# Records for the task
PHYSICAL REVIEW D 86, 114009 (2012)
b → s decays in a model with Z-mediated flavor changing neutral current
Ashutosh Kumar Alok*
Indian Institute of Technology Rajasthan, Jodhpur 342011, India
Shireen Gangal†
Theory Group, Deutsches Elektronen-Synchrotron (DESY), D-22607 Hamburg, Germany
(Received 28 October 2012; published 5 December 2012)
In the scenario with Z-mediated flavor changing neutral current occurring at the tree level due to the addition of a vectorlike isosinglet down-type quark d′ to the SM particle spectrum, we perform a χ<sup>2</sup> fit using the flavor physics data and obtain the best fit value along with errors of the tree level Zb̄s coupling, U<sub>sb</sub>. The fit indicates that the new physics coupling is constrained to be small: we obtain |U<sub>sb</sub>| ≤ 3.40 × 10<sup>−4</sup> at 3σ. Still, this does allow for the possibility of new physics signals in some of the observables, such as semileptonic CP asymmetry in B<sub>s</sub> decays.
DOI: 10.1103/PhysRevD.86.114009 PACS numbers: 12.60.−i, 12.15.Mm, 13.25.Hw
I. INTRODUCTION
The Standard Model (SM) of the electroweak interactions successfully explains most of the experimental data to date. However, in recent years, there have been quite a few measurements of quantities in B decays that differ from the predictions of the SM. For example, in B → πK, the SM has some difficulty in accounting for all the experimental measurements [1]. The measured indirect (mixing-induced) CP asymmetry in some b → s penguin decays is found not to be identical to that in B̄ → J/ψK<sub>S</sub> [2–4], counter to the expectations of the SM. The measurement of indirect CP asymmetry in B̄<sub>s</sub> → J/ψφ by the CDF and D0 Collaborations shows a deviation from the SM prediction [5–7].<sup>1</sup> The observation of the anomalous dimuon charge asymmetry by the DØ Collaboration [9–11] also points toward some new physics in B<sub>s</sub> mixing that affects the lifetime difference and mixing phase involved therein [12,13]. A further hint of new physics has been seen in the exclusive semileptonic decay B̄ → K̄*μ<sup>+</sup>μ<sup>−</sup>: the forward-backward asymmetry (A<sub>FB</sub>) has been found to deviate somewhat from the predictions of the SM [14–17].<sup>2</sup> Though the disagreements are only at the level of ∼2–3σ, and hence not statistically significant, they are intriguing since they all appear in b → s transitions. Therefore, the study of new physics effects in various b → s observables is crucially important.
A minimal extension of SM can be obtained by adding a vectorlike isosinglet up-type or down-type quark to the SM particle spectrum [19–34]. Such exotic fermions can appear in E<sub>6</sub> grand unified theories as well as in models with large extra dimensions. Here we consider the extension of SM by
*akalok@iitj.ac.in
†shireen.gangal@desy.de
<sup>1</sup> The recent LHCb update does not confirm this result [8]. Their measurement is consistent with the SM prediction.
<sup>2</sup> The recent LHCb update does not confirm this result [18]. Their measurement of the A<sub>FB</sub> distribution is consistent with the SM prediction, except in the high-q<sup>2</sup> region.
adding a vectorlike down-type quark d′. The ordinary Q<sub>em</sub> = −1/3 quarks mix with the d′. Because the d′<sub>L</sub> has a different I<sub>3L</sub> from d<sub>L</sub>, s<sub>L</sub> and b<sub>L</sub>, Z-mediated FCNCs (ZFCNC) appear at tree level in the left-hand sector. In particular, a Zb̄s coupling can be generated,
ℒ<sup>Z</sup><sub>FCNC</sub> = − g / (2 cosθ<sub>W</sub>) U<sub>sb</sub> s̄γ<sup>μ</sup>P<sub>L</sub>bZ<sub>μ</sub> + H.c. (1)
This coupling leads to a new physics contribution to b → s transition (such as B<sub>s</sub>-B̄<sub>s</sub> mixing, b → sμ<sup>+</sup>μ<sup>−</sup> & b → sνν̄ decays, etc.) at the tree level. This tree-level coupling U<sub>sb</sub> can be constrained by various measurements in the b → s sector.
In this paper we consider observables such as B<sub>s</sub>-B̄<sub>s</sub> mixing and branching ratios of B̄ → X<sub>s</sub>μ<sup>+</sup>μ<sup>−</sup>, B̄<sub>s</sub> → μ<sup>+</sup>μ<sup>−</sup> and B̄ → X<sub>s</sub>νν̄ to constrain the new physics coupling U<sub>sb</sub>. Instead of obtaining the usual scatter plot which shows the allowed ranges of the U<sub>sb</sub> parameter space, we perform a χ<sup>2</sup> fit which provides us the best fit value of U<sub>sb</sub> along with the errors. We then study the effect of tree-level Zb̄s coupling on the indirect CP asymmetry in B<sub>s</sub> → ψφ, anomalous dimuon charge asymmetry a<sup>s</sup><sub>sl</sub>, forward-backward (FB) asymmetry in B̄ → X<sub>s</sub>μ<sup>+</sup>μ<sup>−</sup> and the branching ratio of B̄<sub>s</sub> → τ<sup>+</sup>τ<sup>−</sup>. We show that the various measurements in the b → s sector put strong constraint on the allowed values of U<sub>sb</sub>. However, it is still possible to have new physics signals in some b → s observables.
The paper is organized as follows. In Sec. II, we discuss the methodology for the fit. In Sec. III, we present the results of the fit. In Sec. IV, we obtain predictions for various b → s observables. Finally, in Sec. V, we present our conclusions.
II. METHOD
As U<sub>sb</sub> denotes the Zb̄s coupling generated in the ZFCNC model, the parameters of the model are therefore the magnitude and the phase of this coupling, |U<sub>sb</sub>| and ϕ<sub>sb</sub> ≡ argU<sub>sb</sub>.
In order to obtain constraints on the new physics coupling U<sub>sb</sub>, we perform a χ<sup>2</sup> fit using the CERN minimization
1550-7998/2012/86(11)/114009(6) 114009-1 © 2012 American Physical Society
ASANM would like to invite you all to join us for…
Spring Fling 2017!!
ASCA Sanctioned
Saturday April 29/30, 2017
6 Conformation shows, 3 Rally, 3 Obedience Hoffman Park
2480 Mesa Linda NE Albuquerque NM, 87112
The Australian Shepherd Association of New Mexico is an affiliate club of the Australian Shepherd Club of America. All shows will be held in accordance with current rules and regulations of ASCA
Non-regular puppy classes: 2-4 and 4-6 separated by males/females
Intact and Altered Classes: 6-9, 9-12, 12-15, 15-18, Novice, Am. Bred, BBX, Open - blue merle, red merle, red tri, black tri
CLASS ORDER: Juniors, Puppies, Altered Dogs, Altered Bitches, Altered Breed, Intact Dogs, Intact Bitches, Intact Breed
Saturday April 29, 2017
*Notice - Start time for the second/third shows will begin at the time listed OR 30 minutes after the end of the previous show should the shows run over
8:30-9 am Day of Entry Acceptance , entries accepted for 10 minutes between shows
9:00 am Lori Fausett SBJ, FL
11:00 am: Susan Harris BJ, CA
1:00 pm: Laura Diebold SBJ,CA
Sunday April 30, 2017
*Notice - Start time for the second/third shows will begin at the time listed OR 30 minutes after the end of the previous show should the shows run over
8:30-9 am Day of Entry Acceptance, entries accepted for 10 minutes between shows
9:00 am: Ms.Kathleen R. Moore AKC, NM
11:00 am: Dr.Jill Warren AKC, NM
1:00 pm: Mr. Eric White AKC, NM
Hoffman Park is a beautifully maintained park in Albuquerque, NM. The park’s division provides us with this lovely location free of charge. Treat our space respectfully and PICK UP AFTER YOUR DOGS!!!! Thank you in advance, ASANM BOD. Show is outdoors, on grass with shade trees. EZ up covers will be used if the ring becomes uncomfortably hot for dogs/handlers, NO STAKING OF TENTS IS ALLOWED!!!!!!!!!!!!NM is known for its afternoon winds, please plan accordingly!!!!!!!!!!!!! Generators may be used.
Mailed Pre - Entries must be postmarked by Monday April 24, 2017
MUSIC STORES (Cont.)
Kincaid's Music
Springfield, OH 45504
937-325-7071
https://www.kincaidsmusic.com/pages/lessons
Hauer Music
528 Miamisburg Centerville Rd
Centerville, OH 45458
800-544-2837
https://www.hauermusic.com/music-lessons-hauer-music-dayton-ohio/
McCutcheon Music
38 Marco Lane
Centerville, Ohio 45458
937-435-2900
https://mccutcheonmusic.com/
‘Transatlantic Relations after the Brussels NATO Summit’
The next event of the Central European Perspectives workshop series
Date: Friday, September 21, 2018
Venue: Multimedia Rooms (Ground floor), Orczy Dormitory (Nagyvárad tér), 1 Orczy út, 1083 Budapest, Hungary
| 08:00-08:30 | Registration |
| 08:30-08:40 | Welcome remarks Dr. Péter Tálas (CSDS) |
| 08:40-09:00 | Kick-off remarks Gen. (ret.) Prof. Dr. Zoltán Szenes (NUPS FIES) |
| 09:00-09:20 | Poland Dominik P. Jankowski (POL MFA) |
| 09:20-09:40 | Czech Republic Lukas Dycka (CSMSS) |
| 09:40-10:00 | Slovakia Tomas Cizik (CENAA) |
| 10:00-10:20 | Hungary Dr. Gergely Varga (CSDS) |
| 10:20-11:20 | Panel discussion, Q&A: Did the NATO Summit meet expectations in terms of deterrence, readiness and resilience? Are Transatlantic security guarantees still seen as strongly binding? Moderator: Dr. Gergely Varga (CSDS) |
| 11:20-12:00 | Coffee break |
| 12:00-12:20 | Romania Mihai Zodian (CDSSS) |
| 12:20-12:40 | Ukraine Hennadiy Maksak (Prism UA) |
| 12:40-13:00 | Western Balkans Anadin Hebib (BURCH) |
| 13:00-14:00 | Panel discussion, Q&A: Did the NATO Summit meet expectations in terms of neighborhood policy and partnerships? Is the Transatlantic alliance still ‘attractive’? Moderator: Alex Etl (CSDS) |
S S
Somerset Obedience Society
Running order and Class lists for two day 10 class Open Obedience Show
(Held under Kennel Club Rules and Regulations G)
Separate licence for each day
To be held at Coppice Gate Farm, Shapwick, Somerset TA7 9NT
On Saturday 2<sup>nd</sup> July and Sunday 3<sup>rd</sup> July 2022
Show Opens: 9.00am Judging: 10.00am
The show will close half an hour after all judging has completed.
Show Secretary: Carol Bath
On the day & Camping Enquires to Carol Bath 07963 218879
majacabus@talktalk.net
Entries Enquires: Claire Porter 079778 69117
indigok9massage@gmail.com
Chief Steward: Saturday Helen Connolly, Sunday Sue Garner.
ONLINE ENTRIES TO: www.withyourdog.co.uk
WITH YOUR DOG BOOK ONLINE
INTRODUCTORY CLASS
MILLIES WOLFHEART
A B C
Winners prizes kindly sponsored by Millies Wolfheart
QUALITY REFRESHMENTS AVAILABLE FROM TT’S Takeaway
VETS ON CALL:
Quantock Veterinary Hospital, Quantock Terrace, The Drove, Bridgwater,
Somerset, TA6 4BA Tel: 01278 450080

# Exercise objective
In the answer, the lines from the first line of the data above through the line containing "Shireen Gangal†" must appear exactly as written, with nothing else.

# Task output
PHYSICAL REVIEW D 86, 114009 (2012)
b → s decays in a model with Z-mediated flavor changing neutral current
Ashutosh Kumar Alok*
Indian Institute of Technology Rajasthan, Jodhpur 342011, India
Shireen Gangal†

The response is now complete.